Mohon tunggu...
sofyan aziz
sofyan aziz Mohon Tunggu... Pendidik -

Esais dan pendidik tinggal di Rembang

Selanjutnya

Tutup

Sosbud

Mendidik Itu Indah Sodara!

4 Maret 2019   10:20 Diperbarui: 4 Maret 2019   10:53 14
+
Laporkan Konten
Laporkan Akun
Kompasiana adalah platform blog. Konten ini menjadi tanggung jawab bloger dan tidak mewakili pandangan redaksi Kompas.
Lihat foto
Sosbud. Sumber ilustrasi: KOMPAS.com/Pesona Indonesia

Kisah perundungan di dunia pendidikan seakan terus saja bergulir, semakin membesar laksana puncak gunung es.

Masih hangat kasus Nur Khalim dari Gresik sang guru honorer, ya masih hangat-hangat tai ayam karena ingatan kita sebagai manusia Indonesia terlalu pendek untuk menostalgiakan suatu peristiwa, paling lama  sebulan hilanglah peristiwa ini dari bumi pemberitaan, apalagi ada lahan atau unicorn yang lebih menggigit dan ratingable dan berpotensi menjadi newsmaker baru.
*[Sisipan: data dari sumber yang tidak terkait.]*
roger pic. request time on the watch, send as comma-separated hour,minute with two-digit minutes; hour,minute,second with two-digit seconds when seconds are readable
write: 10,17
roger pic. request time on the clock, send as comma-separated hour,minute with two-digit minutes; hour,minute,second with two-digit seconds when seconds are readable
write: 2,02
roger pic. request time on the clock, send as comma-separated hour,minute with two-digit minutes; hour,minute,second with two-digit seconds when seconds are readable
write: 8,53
Tindak kekerasan dalam rumah tangga pendidikan, baik kekerasan fisik maupun psikis sudah seperti bawang goreng dalam masakan, kayaknya nggak asik kalau nggak ada. Apa benar begitu ?
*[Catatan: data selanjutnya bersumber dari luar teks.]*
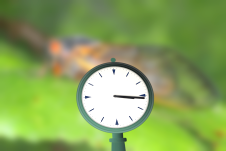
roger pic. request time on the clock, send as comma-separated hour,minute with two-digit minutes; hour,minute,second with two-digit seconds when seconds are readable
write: 3,16
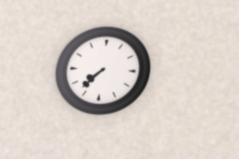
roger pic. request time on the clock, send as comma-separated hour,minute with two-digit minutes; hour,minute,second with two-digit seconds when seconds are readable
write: 7,37
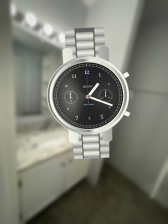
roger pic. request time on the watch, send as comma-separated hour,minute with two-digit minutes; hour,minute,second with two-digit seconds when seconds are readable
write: 1,19
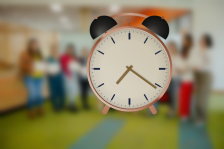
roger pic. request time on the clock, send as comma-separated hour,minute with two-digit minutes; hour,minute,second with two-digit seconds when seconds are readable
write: 7,21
Bila pada suatu ketika ada siswa ngajak duel gurunya dan gayungpun bersambut, lantas guru dan murid sparing partner duel di ring terbuka, apa mesti begitu ?

Ataukah sebaiknya para calon guru dibekali dengan materi bela diri gituh pas waktu zaman kuliah dan dimasukkan sebagai SKS khusus syarat kelulusan, Kan gak lucu jika suatu masa ada siswa yang nantangin ngajak duel lalu gurunya terus ayok aja. Apa begitu maumu, ya tentu saja tidak Sutinem.

Kalau kata Yuval Noah Harari, insting mempertahankan diri makhluk hidup itu sudah ada dari sononya, tapi manusia berkembang sesuai dengan konteks zamannya masing-masing, dan dalam konteks kekinian solusi kekerasan untuk mempertahankan hidup secara naluri saat ini harus dihindari.

Teringat kata Bang Napi, kejahatan terjadi bukan hanya karena ada niat, tetapi karena ada kesempatan, waspadalah waspadalah.

Iya, waspada. Waspada yang dilandasi dengan sikap positive thinking tentu saja. Falsafah jawa mengatakan eling lan waspada. Selalu ingat siapa diri kita, pandai memposisikan diri dan waspada dalam segala situasi dan kondisi, luwes dalam menghadapi suatu permasalahan.

Fenomena kekerasan di sekolah memang seolah telah menjadi semacam 'budaya' kebangsatan bagi kita, ia telah menjelma sebagai antitesis budaya ketimuran kita yang katanya adiluhung ini, lemah lembut, sopan santun, dan saling toleran.

Kalau kita mau melirik posisi guru zaman now dari sisi psikis, maka menjadi serba salah atau ambigu sebab di satu sisi ia harus menjalankan fungsi mendidik sesuai dengan tugas profesionalnya, tetapi di sisi yang lain ia tetaplah manusia biasa yang juga bisa dihinggapi nafsu dan angkara murka.

Seorang pendidik dituntut untuk menguasai materi pelajaran dan mampu menyampaikan materi sesuai kaidah kurikulum kepada anak didiknya dengan tuntas, disamping itu ia juga harus mumpuni dalam interaksi sosial maupun kualitas kepribadian. Secara teknis hal ini disebut sebagai kompetensi guru.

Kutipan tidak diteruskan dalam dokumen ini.